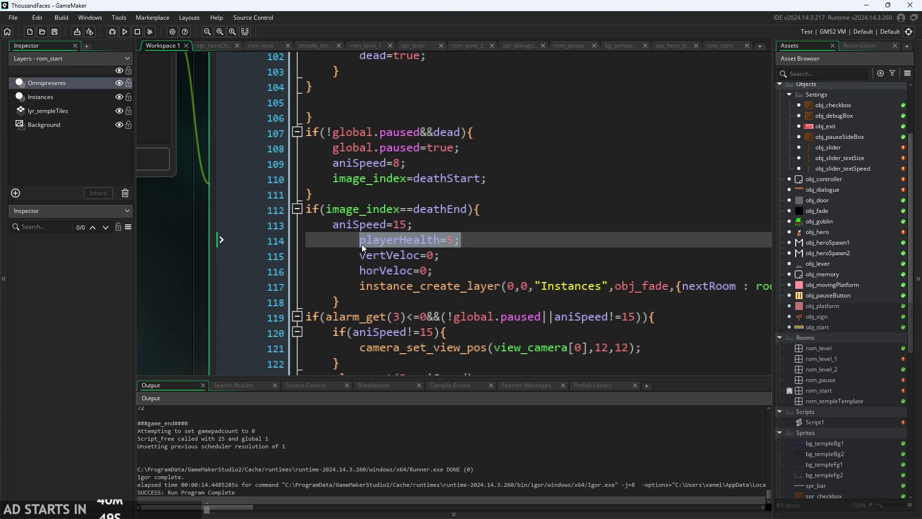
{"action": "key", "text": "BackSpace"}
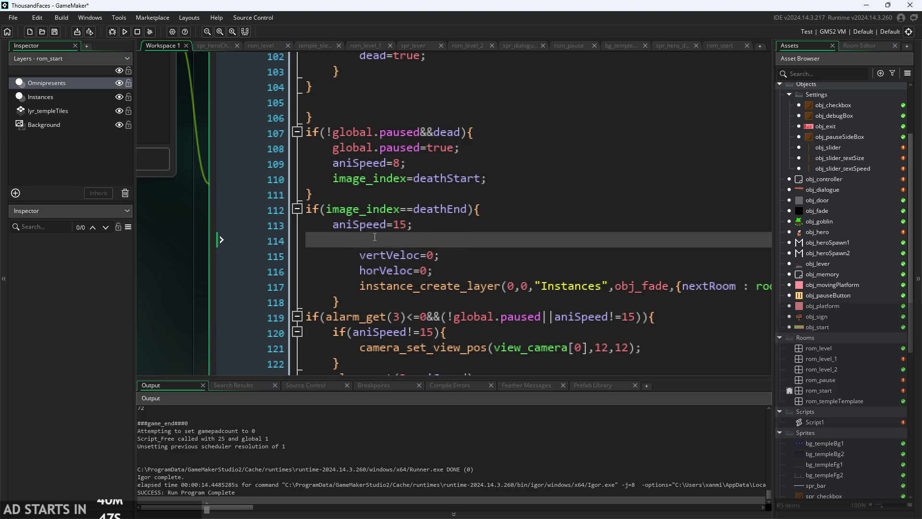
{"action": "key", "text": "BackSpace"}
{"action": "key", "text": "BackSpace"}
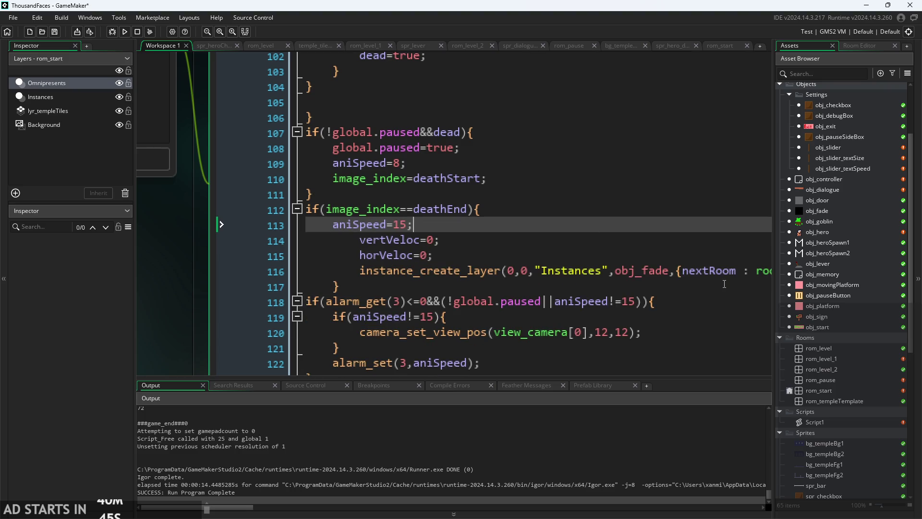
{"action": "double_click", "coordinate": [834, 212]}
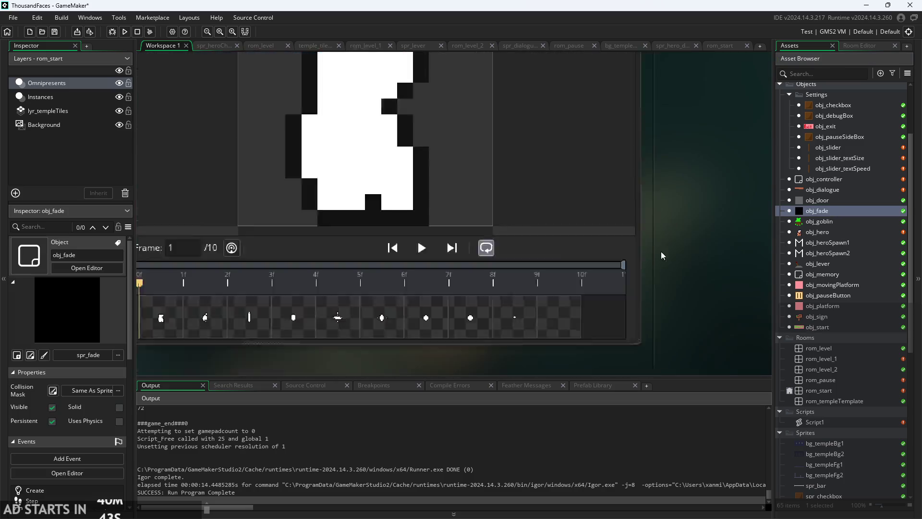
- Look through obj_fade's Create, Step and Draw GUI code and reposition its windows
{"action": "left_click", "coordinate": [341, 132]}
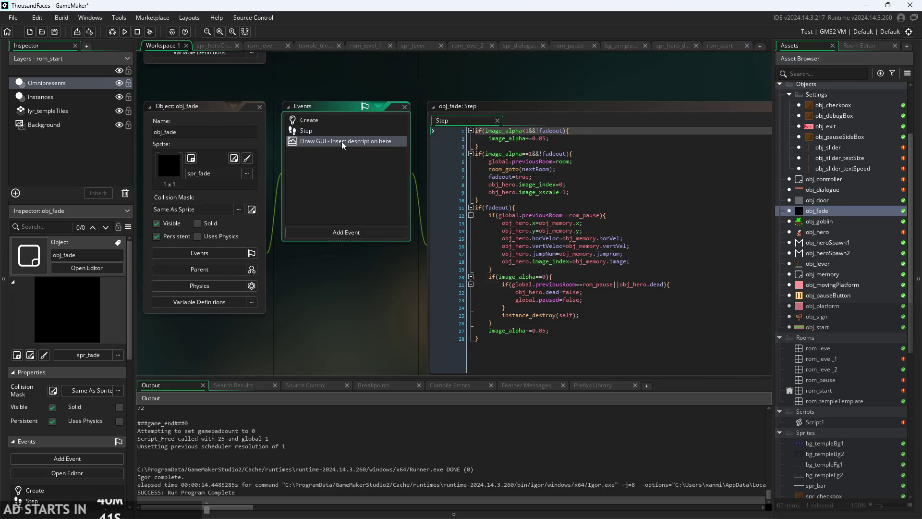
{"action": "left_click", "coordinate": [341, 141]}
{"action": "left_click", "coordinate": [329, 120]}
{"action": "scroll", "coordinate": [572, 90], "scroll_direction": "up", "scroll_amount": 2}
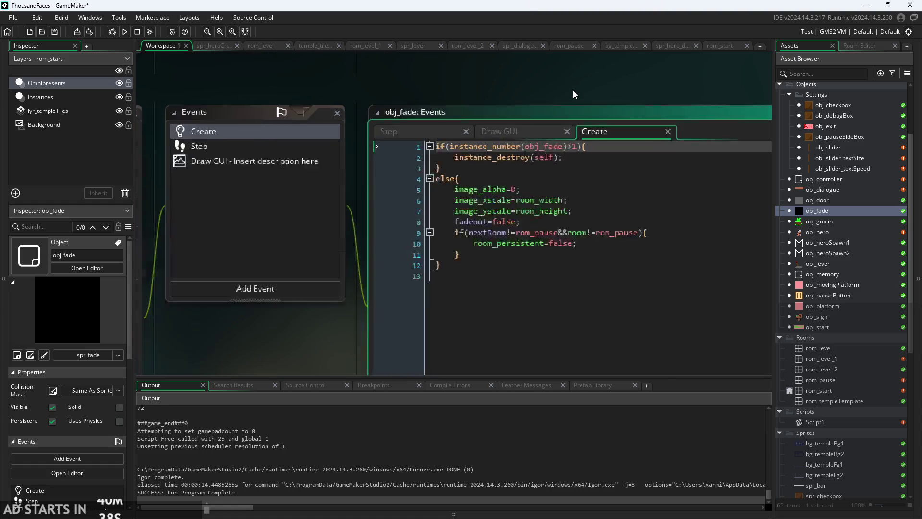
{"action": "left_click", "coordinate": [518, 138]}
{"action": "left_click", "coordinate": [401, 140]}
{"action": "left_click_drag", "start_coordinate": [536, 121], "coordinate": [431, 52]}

----------------

### What this task involves
What you return should match the material word for word, apart from the pictures.

### The completed task
{"action": "key", "text": "BackSpace"}
{"action": "key", "text": "BackSpace"}
{"action": "key", "text": "BackSpace"}
{"action": "double_click", "coordinate": [834, 212]}
- Look through obj_fade's Create, Step and Draw GUI code and reposition its windows
{"action": "left_click", "coordinate": [341, 132]}
{"action": "left_click", "coordinate": [341, 141]}
{"action": "left_click", "coordinate": [329, 120]}
{"action": "scroll", "coordinate": [572, 90], "scroll_direction": "up", "scroll_amount": 2}
{"action": "left_click", "coordinate": [518, 138]}
{"action": "left_click", "coordinate": [401, 140]}
{"action": "left_click_drag", "start_coordinate": [536, 121], "coordinate": [431, 52]}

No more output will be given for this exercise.